Implementing such controls will require cooperation between information technology, finance, operations, and those managing risk generally on an ongoing basis. Siloed compliance functions will not suffice.

Further building upon this effort, companies must create and execute a set of controls that reduce risk of insider trading-based cybersecurity incidents by “guard[ing] against directors, officers, and other corporate insiders taking advantage of the period between the company’s discovery of a cybersecurity incident and public disclosure of the incident to trade on material nonpublic information about the incident.”[4] Interested parties should keep in mind that any such controls to prevent insider trading can only be as effective as the initial set of controls used to determine what incidents are material in the first place.

3. Companies can use provided SEC factors to assist with determining what is material. Generally speaking, the more damaging, expensive, and problematic a cybersecurity incident is, the more likely it is to be material.

The SEC has provided expanded guidance on which cybersecurity incidents will be considered material. Companies should analyze a given cybersecurity incident using the SEC provided factors below:

a. Remediation costs, including “liability for stolen assets or information, repairs of system damage, and incentives to customers or business partners in an effort to maintain relationships after an attack;”

b. Increased cybersecurity protection costs, which may include the costs of making organizational changes, deploying additional personnel and protection technologies, training employees, and engaging third party experts and consultants;

c. Lost revenues resulting from the unauthorized use of proprietary information or the failure to retain or attract customers following an attack;

d. Litigation and legal risks, including regulatory actions by state and federal agencies;

e. Increased insurance premiums;

f. Reputational damage; and

g. Damage to the company’s competitiveness, stock price, and long-term shareholder value.[5]

While the analysis will depend on the specific cybersecurity incident at hand, companies can be assured that the greater the expense, damage, and risks created by the incident, the more likely it is to be considered material. The use of these factors, and the prophylactic documentation of a materiality determination at the company level, will depend on the preexisting adequate cybersecurity controls discussed in the previous section.

4. Companies should focus on disclosing information that will allow investors to appreciate why a security incident is material.

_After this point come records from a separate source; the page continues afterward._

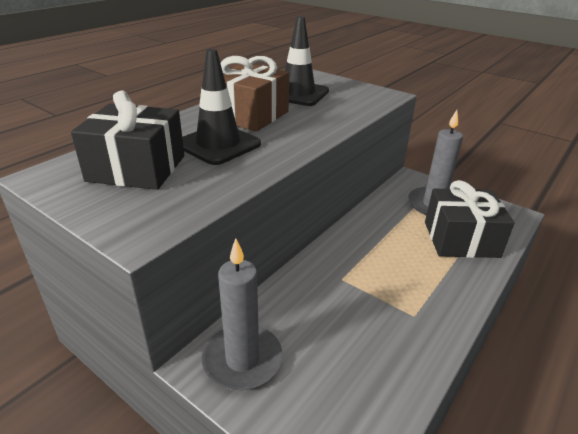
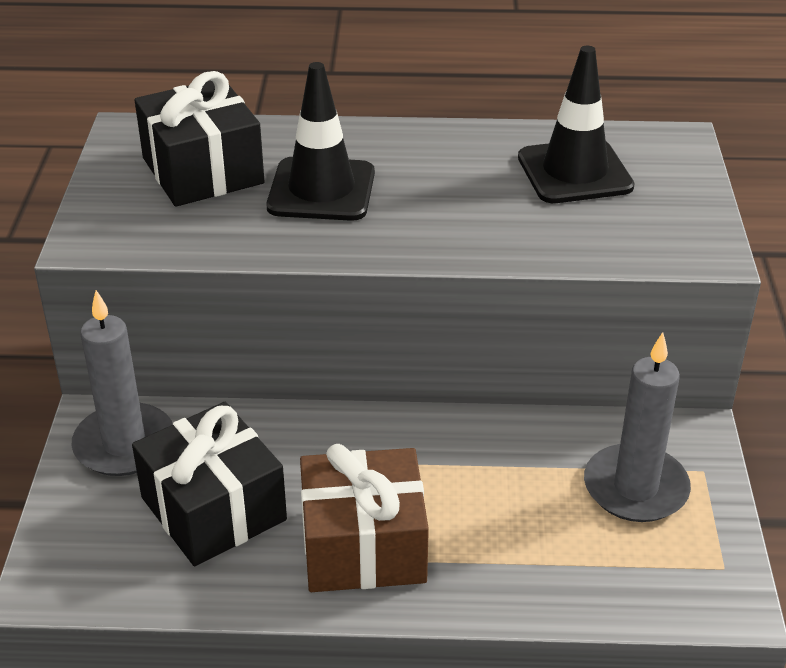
camera: 55 degrees right, 5 degrees up
brown gift [221,56,289,132] -> brown gift moved to [300,444,429,592]
black gift [425,180,514,258] -> black gift moved to [132,402,287,566]

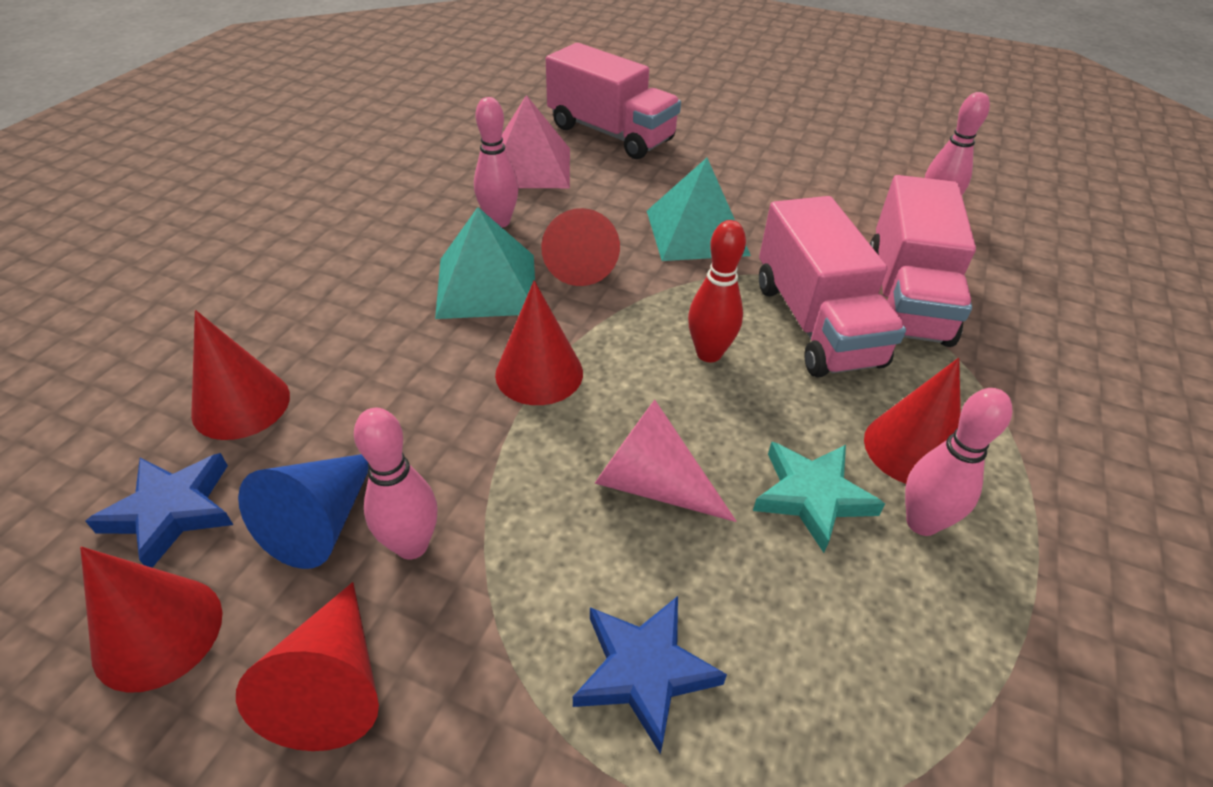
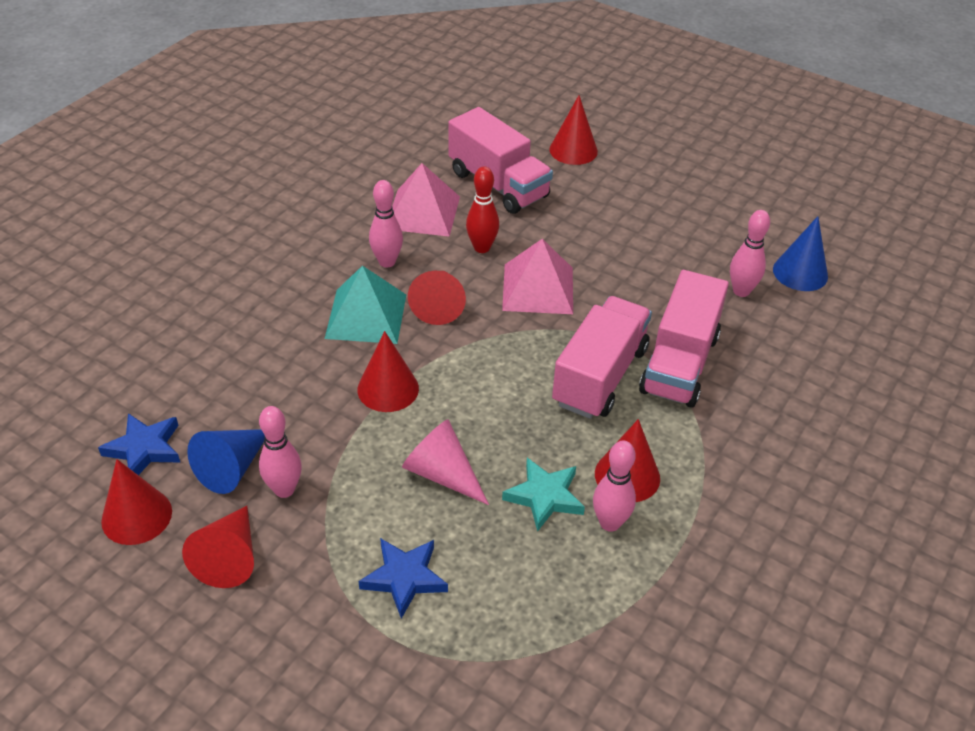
camera: 10 degrees right, 0 degrees up
red cone [191,310,290,440] -> red cone moved to [549,95,598,165]
turquoise pyramid [647,158,751,261] -> pink pyramid [502,239,573,314]
red bowling pin [688,220,746,362] -> red bowling pin moved to [466,166,499,253]
pink truck [759,196,906,378] -> pink truck turned 150 degrees counterclockwise [552,296,652,419]
none -> blue cone [773,216,828,291]

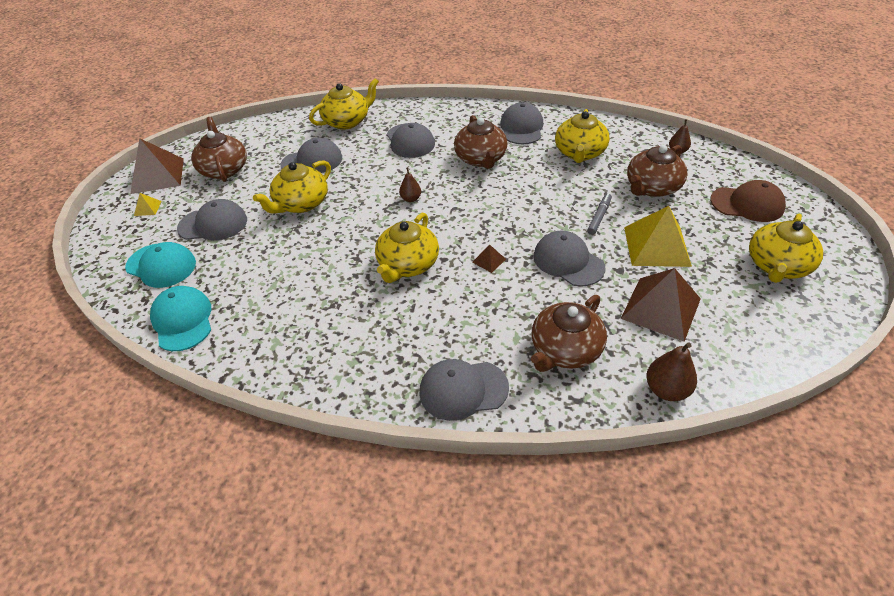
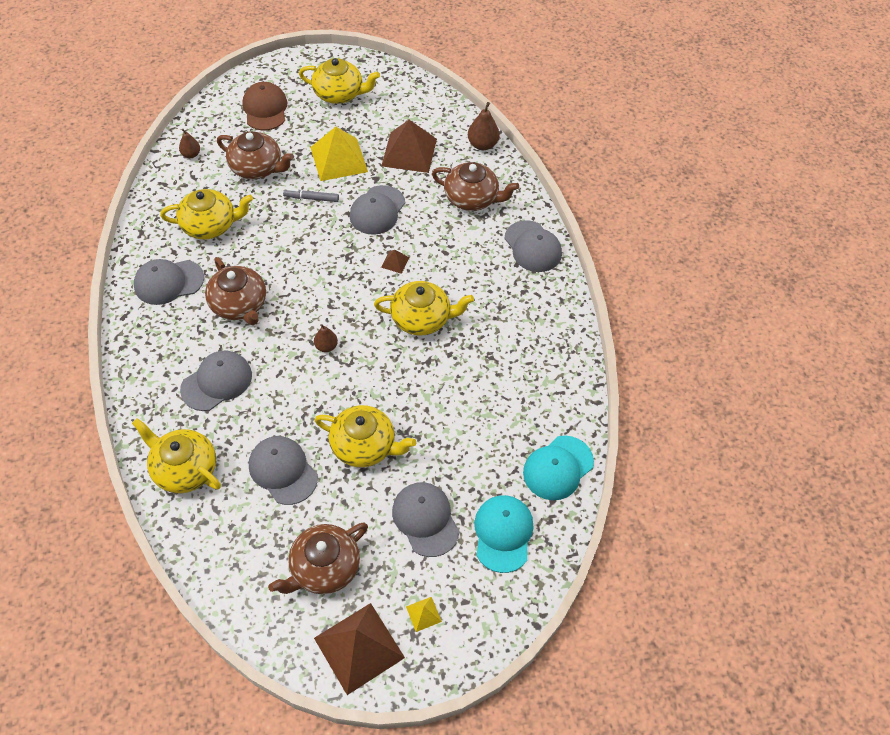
camera: 115 degrees left, 10 degrees up
brown teapot [454,115,507,169] -> brown teapot turned 90 degrees clockwise [205,257,266,325]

Companies do not need to disclose technical information that could put their cybersecurity at risk, however, nor will the SEC accept an internal or external investigation without more, as a reason for delaying a material cybersecurity disclosure.

What do companies need to disclose for an effective disclosure of a material cybersecurity incident? Companies should focus on informing investors in a way that allows investors to appreciate the risk in light of the factor-based framework in the previous section. Companies do not need to disclose technical information that could provide a “roadmap” to a would-be attacker. The SEC recognizes such detailed technical information would be unlikely to help investors appreciate investment risk and could put companies at further risk.

However, companies that seek to delay a material disclosure should be careful as “an ongoing internal or external investigation – which often can be lengthy – would not on its own provide a basis for avoiding disclosures of a material cybersecurity incident.”[6] This means that law enforcement investigations may not serve as a means to delay disclosure, especially where a material disclosure could be made without revealing sensitive technical details.

5. Companies have a duty to update their disclosures regarding material cybersecurity incidents as the result of ongoing investigations.

The SEC reminded companies that they must update disclosures that become materially inaccurate, including when the statement is still being relied upon by reasonable investors. For example, a later investigation may reveal additional material facts, or reveal that certain disclosures provided were based on incomplete conclusions.